*Work to be completed*.
Where in the data does the word "Paste" appear? Find those lines and copy them.

*Data to process*.

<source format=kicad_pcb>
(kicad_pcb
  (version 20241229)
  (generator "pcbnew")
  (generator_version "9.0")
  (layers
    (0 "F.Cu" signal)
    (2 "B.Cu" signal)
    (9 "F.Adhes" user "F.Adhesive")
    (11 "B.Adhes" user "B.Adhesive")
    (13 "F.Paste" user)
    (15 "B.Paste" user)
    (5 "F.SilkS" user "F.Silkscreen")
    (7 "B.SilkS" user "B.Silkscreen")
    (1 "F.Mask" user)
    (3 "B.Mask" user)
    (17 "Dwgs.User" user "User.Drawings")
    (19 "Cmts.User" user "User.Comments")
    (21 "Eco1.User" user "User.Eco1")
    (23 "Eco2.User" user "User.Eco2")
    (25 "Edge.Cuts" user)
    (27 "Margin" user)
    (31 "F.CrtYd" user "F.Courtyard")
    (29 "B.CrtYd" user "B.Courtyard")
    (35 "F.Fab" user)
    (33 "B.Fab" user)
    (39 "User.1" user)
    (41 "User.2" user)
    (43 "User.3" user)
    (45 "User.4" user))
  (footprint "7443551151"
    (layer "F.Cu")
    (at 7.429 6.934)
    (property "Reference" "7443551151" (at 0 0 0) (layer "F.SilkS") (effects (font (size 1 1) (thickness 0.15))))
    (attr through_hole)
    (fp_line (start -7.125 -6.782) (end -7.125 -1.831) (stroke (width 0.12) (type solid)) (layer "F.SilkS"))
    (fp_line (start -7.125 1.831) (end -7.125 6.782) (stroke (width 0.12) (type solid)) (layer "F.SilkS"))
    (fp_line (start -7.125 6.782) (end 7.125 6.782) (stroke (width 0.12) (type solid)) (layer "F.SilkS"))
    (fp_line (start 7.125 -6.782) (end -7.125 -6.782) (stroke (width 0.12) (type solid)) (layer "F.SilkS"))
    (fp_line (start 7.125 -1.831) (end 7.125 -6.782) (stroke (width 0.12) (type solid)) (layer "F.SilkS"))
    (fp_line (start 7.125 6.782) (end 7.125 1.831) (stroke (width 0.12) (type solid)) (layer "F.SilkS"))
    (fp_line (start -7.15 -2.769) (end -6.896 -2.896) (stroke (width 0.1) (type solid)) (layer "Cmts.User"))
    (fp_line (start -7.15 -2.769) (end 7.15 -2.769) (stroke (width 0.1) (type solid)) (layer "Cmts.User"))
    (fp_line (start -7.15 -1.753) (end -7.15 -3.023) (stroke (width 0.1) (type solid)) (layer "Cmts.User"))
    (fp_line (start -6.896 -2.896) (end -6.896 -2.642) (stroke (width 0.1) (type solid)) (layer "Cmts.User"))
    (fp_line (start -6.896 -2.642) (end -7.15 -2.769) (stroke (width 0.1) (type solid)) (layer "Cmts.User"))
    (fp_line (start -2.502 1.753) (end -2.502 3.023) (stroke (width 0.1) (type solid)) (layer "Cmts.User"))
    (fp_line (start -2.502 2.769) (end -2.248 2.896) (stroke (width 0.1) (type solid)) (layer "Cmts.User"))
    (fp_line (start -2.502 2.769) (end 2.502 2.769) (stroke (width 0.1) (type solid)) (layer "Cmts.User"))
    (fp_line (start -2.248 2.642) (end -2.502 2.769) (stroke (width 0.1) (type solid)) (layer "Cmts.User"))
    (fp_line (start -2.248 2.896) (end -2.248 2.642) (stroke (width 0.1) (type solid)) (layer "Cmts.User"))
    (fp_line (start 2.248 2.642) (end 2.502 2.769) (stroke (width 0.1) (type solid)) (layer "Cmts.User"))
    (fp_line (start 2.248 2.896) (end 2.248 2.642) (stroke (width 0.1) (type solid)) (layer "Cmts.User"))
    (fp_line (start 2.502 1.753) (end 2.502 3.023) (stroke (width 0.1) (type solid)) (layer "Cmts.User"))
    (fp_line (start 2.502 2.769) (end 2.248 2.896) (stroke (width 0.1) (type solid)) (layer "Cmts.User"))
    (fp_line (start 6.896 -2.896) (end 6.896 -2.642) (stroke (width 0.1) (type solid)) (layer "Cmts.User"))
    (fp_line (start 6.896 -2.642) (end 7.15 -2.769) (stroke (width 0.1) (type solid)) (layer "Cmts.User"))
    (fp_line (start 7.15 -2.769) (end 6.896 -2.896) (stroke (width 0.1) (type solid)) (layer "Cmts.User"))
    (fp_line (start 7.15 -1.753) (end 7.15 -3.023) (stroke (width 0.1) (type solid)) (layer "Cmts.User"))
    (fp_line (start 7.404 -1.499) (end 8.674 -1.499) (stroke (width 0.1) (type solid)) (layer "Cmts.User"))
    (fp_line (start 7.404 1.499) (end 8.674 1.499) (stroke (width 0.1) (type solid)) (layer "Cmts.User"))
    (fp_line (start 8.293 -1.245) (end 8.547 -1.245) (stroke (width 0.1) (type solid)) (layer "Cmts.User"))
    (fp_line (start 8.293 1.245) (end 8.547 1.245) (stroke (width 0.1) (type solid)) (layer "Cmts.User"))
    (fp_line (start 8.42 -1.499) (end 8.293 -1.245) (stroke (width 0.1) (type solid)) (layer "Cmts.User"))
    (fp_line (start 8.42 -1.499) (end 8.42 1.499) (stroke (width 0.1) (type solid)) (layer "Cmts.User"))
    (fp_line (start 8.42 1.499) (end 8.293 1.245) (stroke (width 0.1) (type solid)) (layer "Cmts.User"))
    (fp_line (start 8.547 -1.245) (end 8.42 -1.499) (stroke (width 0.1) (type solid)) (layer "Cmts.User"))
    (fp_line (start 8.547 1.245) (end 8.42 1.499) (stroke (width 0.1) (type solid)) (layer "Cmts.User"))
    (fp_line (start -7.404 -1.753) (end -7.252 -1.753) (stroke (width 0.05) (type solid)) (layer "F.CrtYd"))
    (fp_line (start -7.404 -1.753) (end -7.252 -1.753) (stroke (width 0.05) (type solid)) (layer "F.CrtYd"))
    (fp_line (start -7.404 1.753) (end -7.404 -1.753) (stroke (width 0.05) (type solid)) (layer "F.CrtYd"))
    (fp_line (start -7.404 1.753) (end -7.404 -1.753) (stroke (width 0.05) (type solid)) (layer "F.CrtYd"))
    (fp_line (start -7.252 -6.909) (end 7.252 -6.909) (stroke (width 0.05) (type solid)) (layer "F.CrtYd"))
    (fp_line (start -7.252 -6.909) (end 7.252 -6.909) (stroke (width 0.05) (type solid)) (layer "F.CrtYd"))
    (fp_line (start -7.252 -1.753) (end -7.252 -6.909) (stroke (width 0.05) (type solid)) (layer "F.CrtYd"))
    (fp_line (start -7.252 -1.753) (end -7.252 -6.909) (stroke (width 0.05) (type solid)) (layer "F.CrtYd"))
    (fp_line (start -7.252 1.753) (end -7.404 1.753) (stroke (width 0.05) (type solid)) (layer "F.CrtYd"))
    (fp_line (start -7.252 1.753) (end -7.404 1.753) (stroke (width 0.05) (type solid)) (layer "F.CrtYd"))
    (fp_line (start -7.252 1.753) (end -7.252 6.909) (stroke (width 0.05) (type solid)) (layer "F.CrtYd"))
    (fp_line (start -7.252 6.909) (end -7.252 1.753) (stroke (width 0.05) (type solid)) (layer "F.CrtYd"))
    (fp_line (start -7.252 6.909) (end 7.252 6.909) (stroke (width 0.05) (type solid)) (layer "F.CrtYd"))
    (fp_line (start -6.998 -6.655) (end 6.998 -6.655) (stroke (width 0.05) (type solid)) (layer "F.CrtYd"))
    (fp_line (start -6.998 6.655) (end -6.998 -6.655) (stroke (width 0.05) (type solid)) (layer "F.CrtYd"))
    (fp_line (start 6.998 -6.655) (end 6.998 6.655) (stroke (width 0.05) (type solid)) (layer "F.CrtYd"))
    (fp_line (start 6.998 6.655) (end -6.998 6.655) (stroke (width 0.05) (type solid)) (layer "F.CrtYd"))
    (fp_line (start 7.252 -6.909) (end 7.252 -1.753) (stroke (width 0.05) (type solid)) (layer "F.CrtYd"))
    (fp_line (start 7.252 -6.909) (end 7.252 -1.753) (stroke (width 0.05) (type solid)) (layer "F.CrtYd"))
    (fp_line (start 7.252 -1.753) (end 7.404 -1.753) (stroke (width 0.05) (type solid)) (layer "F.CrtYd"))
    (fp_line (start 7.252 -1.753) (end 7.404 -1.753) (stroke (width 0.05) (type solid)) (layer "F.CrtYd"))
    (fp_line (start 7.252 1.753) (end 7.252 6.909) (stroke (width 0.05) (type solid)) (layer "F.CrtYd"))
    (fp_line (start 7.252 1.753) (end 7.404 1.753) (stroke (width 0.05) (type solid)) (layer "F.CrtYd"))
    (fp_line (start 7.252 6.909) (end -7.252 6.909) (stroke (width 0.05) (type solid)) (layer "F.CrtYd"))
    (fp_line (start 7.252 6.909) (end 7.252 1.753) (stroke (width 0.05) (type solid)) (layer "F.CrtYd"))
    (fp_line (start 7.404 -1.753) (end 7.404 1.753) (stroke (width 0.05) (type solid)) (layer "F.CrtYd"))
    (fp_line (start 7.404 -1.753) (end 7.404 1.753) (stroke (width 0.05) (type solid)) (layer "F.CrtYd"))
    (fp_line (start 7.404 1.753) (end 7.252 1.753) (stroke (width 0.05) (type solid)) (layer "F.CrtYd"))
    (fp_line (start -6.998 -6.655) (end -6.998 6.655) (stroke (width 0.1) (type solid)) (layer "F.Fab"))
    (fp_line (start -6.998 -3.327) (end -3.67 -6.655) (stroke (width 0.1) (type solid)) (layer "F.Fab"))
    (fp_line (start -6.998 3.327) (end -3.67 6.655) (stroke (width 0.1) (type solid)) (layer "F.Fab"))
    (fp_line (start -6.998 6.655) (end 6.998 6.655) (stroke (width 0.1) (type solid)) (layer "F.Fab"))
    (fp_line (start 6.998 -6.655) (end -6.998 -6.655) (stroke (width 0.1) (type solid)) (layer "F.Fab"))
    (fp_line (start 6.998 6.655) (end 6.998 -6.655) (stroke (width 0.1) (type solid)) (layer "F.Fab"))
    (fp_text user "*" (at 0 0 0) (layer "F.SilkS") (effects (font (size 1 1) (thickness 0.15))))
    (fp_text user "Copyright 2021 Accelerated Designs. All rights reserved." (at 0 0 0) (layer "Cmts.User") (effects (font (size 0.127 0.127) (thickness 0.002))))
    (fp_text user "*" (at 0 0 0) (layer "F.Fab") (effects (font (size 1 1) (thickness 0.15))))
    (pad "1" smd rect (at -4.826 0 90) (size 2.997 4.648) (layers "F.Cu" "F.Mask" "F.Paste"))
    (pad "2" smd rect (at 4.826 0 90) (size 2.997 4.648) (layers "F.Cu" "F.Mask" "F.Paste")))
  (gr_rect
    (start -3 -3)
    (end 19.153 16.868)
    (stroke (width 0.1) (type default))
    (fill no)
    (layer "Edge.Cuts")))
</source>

==

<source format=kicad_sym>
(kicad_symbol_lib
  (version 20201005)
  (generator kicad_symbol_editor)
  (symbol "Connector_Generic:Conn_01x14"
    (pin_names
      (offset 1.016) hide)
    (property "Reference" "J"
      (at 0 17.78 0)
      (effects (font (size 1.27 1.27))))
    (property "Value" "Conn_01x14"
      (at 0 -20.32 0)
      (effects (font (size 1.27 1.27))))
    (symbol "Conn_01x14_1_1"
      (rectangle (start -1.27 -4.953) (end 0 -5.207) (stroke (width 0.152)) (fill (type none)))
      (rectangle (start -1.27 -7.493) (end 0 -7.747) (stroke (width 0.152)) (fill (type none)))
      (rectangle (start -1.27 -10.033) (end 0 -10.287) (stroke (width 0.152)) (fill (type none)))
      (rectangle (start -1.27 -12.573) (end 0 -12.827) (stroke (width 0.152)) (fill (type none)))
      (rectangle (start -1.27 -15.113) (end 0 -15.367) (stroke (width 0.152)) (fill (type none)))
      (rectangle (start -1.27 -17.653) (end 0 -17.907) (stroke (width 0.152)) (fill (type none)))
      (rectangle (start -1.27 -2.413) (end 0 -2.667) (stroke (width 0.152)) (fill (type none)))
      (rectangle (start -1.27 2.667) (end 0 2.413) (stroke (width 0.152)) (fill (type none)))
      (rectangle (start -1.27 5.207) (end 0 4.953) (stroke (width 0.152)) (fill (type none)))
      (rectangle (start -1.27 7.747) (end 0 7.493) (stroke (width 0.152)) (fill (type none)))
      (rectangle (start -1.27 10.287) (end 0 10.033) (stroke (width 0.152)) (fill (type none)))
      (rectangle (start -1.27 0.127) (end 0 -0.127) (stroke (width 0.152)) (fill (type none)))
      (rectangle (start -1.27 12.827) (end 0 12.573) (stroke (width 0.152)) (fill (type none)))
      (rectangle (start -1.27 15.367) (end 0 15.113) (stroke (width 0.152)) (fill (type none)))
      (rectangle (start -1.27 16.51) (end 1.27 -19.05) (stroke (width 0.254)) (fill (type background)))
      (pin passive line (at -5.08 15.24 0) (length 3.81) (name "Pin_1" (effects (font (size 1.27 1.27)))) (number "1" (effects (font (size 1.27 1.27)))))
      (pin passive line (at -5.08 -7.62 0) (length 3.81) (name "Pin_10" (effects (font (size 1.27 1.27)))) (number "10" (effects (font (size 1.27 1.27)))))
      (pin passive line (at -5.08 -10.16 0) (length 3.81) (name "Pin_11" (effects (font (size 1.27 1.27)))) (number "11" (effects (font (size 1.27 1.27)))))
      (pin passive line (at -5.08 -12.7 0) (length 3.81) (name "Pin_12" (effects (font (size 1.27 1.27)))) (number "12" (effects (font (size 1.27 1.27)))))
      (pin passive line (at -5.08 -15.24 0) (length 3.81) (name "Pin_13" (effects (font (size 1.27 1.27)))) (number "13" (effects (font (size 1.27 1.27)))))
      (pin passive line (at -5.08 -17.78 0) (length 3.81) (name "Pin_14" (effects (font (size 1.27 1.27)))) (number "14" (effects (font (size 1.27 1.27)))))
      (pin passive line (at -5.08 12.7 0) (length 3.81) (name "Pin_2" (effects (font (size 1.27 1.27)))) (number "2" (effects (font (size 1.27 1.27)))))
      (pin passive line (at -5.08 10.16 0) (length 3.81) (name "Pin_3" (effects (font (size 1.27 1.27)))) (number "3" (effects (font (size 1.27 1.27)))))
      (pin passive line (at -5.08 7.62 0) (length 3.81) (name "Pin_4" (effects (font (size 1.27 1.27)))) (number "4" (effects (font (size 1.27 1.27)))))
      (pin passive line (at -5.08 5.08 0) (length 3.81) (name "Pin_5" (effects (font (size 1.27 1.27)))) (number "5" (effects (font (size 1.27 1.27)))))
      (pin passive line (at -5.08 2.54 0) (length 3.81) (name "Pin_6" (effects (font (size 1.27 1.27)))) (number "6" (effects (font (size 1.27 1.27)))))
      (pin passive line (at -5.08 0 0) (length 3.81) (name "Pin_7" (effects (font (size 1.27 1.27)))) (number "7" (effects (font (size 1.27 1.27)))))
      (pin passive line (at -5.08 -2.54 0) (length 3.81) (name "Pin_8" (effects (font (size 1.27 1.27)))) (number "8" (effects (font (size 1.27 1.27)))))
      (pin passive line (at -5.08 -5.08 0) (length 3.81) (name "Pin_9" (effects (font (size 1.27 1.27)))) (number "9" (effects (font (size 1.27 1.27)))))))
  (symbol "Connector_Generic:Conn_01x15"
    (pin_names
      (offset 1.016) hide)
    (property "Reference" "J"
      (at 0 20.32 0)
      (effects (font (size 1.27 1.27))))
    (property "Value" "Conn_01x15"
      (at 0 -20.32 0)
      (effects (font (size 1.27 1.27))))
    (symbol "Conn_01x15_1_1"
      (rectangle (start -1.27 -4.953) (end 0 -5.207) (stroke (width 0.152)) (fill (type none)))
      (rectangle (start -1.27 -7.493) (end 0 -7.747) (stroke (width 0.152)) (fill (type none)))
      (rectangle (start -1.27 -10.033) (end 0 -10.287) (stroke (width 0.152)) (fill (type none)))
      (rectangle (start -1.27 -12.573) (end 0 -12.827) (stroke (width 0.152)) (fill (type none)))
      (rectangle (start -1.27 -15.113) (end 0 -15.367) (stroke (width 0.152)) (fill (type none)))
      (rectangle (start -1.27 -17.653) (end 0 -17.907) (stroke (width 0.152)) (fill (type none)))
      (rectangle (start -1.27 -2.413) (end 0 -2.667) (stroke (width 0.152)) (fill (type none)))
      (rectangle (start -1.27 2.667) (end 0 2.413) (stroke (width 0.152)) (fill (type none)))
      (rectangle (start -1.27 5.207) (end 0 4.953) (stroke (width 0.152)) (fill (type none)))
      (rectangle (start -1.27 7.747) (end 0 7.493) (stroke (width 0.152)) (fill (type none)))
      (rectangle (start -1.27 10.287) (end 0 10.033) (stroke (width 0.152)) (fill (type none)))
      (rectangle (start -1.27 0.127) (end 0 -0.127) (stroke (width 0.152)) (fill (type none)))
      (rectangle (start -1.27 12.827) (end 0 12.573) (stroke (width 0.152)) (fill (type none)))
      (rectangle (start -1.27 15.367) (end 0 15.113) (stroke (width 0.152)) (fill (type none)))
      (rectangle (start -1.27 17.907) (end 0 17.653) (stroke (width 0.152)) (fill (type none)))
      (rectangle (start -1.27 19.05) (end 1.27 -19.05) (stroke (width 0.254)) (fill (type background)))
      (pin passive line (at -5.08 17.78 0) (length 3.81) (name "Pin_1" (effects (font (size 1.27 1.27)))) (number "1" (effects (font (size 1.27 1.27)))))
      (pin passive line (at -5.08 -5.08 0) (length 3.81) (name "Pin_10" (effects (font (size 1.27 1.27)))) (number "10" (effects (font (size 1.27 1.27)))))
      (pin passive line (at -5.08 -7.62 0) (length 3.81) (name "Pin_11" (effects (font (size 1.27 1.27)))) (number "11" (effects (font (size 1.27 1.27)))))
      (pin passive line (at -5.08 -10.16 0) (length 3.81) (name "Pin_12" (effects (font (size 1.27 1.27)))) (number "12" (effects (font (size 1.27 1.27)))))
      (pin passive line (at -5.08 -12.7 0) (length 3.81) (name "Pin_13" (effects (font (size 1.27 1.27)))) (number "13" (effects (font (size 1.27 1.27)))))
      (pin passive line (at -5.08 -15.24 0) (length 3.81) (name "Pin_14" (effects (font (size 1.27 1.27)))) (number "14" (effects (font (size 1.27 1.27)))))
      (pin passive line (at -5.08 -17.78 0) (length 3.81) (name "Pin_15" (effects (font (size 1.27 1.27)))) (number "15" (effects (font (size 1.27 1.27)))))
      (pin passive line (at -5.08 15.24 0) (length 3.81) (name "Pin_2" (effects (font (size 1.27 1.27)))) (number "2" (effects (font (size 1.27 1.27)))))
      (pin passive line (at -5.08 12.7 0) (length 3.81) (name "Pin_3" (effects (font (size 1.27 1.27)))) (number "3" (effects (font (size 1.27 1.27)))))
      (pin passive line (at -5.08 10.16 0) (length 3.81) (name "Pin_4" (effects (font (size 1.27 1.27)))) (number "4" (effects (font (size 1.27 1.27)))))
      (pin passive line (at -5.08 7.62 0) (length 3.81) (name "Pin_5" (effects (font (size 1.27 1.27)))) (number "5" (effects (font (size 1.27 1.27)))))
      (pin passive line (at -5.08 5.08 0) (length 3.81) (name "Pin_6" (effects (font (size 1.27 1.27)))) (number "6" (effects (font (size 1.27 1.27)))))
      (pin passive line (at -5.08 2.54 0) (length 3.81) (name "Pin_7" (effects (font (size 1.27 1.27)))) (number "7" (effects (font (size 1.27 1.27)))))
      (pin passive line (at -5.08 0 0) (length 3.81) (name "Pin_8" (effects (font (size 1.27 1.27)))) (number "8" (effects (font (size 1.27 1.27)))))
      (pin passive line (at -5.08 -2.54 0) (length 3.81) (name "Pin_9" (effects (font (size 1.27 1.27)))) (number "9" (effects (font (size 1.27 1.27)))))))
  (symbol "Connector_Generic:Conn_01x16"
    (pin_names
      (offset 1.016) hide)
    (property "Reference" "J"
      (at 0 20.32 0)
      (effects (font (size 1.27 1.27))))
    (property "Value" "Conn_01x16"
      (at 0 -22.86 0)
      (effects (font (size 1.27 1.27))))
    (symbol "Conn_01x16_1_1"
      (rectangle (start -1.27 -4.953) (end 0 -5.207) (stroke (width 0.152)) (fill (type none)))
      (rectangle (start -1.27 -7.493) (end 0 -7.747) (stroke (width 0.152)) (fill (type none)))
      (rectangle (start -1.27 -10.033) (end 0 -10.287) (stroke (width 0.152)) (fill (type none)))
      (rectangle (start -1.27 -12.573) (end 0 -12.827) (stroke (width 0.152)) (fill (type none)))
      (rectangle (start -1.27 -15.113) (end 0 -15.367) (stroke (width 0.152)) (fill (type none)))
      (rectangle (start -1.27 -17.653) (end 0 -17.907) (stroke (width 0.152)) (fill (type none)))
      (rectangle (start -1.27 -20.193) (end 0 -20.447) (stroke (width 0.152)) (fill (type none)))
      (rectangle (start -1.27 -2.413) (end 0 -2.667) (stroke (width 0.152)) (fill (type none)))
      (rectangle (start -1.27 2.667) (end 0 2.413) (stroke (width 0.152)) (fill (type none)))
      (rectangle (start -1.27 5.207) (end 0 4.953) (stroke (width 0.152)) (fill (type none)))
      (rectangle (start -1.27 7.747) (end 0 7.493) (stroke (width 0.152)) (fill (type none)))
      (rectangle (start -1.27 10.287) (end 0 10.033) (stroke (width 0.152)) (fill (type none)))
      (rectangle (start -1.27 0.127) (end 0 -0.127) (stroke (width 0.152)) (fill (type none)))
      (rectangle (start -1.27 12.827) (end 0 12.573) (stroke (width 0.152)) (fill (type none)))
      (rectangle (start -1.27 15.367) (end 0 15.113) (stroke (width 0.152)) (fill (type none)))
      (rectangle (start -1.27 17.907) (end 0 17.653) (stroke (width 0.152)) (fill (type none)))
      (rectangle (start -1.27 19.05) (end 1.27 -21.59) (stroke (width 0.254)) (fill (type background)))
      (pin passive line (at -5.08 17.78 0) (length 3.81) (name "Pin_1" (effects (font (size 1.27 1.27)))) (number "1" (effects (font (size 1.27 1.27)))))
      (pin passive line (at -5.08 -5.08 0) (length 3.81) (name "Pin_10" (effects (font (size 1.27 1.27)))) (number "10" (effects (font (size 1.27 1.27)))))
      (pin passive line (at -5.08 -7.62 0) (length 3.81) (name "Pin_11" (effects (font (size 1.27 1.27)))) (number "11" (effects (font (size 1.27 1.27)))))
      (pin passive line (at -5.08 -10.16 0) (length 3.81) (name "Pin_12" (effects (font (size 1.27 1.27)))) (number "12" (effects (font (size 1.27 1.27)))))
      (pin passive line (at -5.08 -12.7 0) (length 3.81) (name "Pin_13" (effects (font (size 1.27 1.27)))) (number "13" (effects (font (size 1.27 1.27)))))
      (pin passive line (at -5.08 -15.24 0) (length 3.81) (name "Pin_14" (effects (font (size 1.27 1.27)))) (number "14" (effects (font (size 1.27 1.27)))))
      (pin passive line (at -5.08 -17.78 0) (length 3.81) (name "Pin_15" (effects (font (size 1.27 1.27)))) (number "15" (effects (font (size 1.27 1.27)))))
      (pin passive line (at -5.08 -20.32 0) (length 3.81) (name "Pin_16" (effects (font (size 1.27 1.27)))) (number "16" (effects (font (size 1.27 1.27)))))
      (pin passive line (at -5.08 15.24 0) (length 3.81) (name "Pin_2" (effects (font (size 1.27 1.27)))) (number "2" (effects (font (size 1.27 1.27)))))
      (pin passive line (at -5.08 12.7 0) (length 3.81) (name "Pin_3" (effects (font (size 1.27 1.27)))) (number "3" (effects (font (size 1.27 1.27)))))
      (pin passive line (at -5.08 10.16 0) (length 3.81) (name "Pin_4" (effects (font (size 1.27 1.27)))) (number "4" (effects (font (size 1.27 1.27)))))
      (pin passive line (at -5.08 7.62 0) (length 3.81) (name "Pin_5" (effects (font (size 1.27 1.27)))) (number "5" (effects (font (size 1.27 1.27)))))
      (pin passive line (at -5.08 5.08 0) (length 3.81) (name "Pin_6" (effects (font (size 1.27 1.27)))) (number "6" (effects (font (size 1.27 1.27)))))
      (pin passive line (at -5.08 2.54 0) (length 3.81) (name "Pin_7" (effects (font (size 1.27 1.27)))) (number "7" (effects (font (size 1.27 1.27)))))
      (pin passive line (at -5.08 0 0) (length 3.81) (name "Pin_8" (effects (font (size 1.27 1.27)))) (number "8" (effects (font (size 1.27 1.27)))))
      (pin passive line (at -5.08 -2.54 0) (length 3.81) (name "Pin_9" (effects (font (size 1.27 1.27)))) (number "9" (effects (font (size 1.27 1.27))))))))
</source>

*Written answer*.
    (13 "F.Paste" user)
    (15 "B.Paste" user)
    (pad "1" smd rect (at -4.826 0 90) (size 2.997 4.648) (layers "F.Cu" "F.Mask" "F.Paste"))
    (pad "2" smd rect (at 4.826 0 90) (size 2.997 4.648) (layers "F.Cu" "F.Mask" "F.Paste")))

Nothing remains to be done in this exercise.